Contributor’s Note: The OSU class “Women’s, Gender, and Sexuality Studies 326 : Women and Addiction” examines the experiences, issues, representations, and obstacles of addicted women in society, policy, and culture.  Though it is not a clinical course, the department does try to have instructors with some clinical knowledge teach it. The bulk of this syllabus is actually the result of a lot of hard work by Victoria Genetin, the instructor who taught this course prior to me, and who trained me to teach it. While I tweaked some of the assignments and changed a few readings, Victoria deserves the credit for the vast majority of this syllabus, and I consider myself very lucky to have her as a resource and mentor as I am beginning to teach Women and Addiction.

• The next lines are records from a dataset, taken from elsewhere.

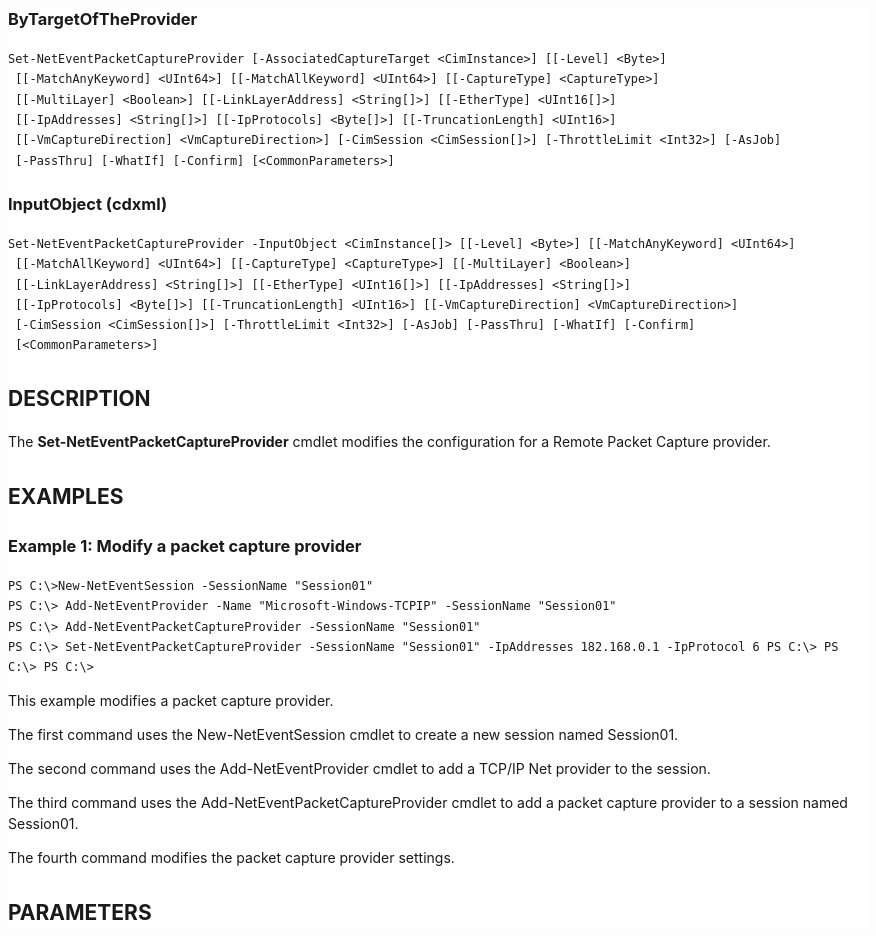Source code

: ### ByTargetOfTheProvider
```
Set-NetEventPacketCaptureProvider [-AssociatedCaptureTarget <CimInstance>] [[-Level] <Byte>]
 [[-MatchAnyKeyword] <UInt64>] [[-MatchAllKeyword] <UInt64>] [[-CaptureType] <CaptureType>]
 [[-MultiLayer] <Boolean>] [[-LinkLayerAddress] <String[]>] [[-EtherType] <UInt16[]>]
 [[-IpAddresses] <String[]>] [[-IpProtocols] <Byte[]>] [[-TruncationLength] <UInt16>]
 [[-VmCaptureDirection] <VmCaptureDirection>] [-CimSession <CimSession[]>] [-ThrottleLimit <Int32>] [-AsJob]
 [-PassThru] [-WhatIf] [-Confirm] [<CommonParameters>]
```

### InputObject (cdxml)
```
Set-NetEventPacketCaptureProvider -InputObject <CimInstance[]> [[-Level] <Byte>] [[-MatchAnyKeyword] <UInt64>]
 [[-MatchAllKeyword] <UInt64>] [[-CaptureType] <CaptureType>] [[-MultiLayer] <Boolean>]
 [[-LinkLayerAddress] <String[]>] [[-EtherType] <UInt16[]>] [[-IpAddresses] <String[]>]
 [[-IpProtocols] <Byte[]>] [[-TruncationLength] <UInt16>] [[-VmCaptureDirection] <VmCaptureDirection>]
 [-CimSession <CimSession[]>] [-ThrottleLimit <Int32>] [-AsJob] [-PassThru] [-WhatIf] [-Confirm]
 [<CommonParameters>]
```

## DESCRIPTION
The **Set-NetEventPacketCaptureProvider** cmdlet modifies the configuration for a Remote Packet Capture provider.

## EXAMPLES

### Example 1: Modify a packet capture provider
```
PS C:\>New-NetEventSession -SessionName "Session01"
PS C:\> Add-NetEventProvider -Name "Microsoft-Windows-TCPIP" -SessionName "Session01"
PS C:\> Add-NetEventPacketCaptureProvider -SessionName "Session01"
PS C:\> Set-NetEventPacketCaptureProvider -SessionName "Session01" -IpAddresses 182.168.0.1 -IpProtocol 6 PS C:\> PS C:\> PS C:\>
```

This example modifies a packet capture provider.

The first command uses the New-NetEventSession cmdlet to create a new session named Session01.

The second command uses the Add-NetEventProvider cmdlet to add a TCP/IP Net provider to the session.

The third command uses the Add-NetEventPacketCaptureProvider cmdlet to add a packet capture provider to a session named Session01.

The fourth command modifies the packet capture provider settings.

## PARAMETERS
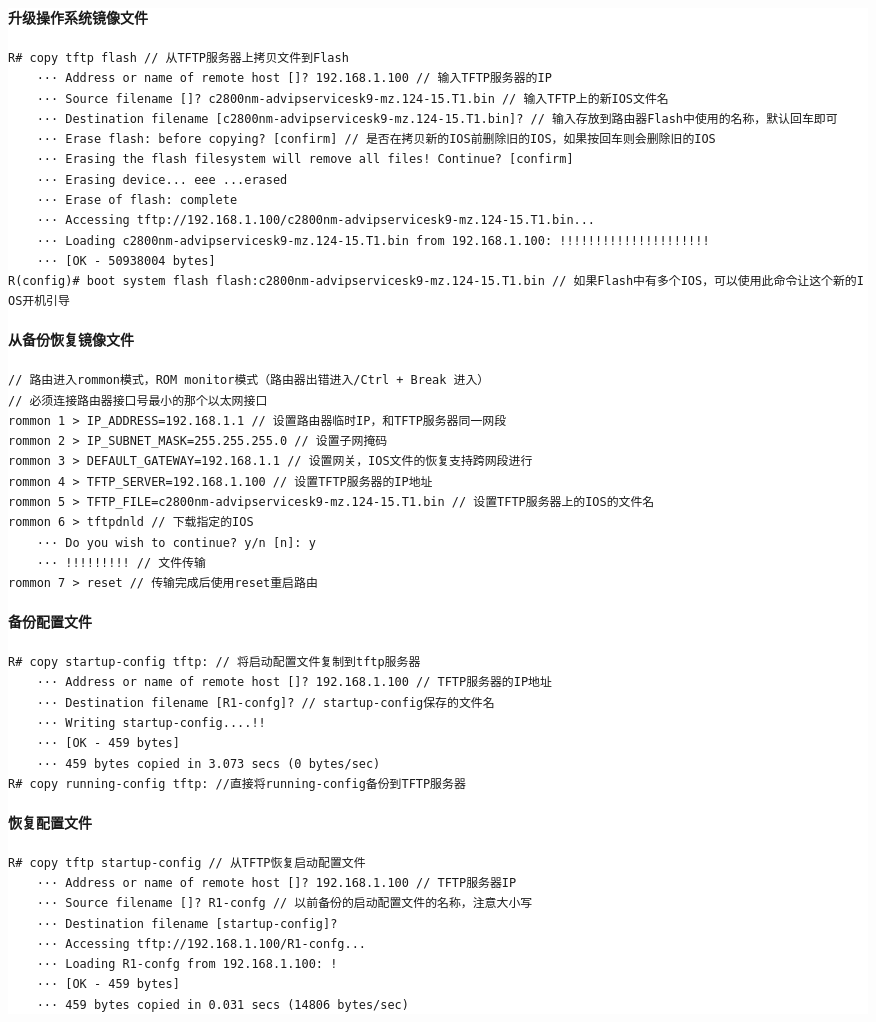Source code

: #### 升级操作系统镜像文件

```router
R# copy tftp flash // 从TFTP服务器上拷贝文件到Flash
    ··· Address or name of remote host []? 192.168.1.100 // 输入TFTP服务器的IP
    ··· Source filename []? c2800nm-advipservicesk9-mz.124-15.T1.bin // 输入TFTP上的新IOS文件名
    ··· Destination filename [c2800nm-advipservicesk9-mz.124-15.T1.bin]? // 输入存放到路由器Flash中使用的名称，默认回车即可
    ··· Erase flash: before copying? [confirm] // 是否在拷贝新的IOS前删除旧的IOS，如果按回车则会删除旧的IOS
    ··· Erasing the flash filesystem will remove all files! Continue? [confirm]
    ··· Erasing device... eee ...erased
    ··· Erase of flash: complete
    ··· Accessing tftp://192.168.1.100/c2800nm-advipservicesk9-mz.124-15.T1.bin...
    ··· Loading c2800nm-advipservicesk9-mz.124-15.T1.bin from 192.168.1.100: !!!!!!!!!!!!!!!!!!!!!
    ··· [OK - 50938004 bytes]
R(config)# boot system flash flash:c2800nm-advipservicesk9-mz.124-15.T1.bin // 如果Flash中有多个IOS，可以使用此命令让这个新的IOS开机引导
```

#### 从备份恢复镜像文件

```router
// 路由进入rommon模式，ROM monitor模式（路由器出错进入/Ctrl + Break 进入）
// 必须连接路由器接口号最小的那个以太网接口
rommon 1 > IP_ADDRESS=192.168.1.1 // 设置路由器临时IP，和TFTP服务器同一网段
rommon 2 > IP_SUBNET_MASK=255.255.255.0 // 设置子网掩码
rommon 3 > DEFAULT_GATEWAY=192.168.1.1 // 设置网关，IOS文件的恢复支持跨网段进行
rommon 4 > TFTP_SERVER=192.168.1.100 // 设置TFTP服务器的IP地址
rommon 5 > TFTP_FILE=c2800nm-advipservicesk9-mz.124-15.T1.bin // 设置TFTP服务器上的IOS的文件名
rommon 6 > tftpdnld // 下载指定的IOS
    ··· Do you wish to continue? y/n [n]: y
    ··· !!!!!!!!! // 文件传输
rommon 7 > reset // 传输完成后使用reset重启路由
```

#### 备份配置文件

```router
R# copy startup-config tftp: // 将启动配置文件复制到tftp服务器
    ··· Address or name of remote host []? 192.168.1.100 // TFTP服务器的IP地址
    ··· Destination filename [R1-confg]? // startup-config保存的文件名
    ··· Writing startup-config....!!
    ··· [OK - 459 bytes]
    ··· 459 bytes copied in 3.073 secs (0 bytes/sec)
R# copy running-config tftp: //直接将running-config备份到TFTP服务器
```

#### 恢复配置文件

```router
R# copy tftp startup-config // 从TFTP恢复启动配置文件
    ··· Address or name of remote host []? 192.168.1.100 // TFTP服务器IP
    ··· Source filename []? R1-confg // 以前备份的启动配置文件的名称，注意大小写
    ··· Destination filename [startup-config]?
    ··· Accessing tftp://192.168.1.100/R1-confg...
    ··· Loading R1-confg from 192.168.1.100: !
    ··· [OK - 459 bytes]
    ··· 459 bytes copied in 0.031 secs (14806 bytes/sec)
```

Women and Addiction: A Feminist Perspective
Course Description

Social Construction-- and Destruction

This course offers a multicultural feminist perspective on women and addiction.  Using an interdisciplinary approach, students will explore addiction within the contexts of social construction, popular culture, mental health, and public policy. Discussion topics explore the socially constructed meanings of addiction, gender, power, and privilege.  Particular attention will be given to the various ways these social constructions can create cultural beliefs about addictions.  Careful attention is paid to the ways in which popular culture shapes cultural beliefs and knowledge about women and addictions and how those beliefs impact public policy and even the recovery process.  Students will engage in an interactive approach to learning about women and addiction.  Through lectures, class discussions, readings, popular culture analyses, blogging/journaling, group work, and in-class activities, students will gain a better perspective on gender, intersectionality, and addiction.

Learning Objectives:

  • Acquire an understanding of how issues of addiction might be viewed within an intersectional feminist framework, and how such perspective relies on and departs from traditional addiction theories.
  • Consider how addiction can operate as a tool of social control based on the social construction of difference, i.e. race, sex, class, and sexual orientation.
  • Examine how systems of oppression and inequality can be factors in the development of addiction.
  • Explore the relationships between gender ideology, socialization, and addiction.
  • Challenge dominant beliefs about addiction within the contexts of intersectional identities and oppressions, motherhood, and reproduction.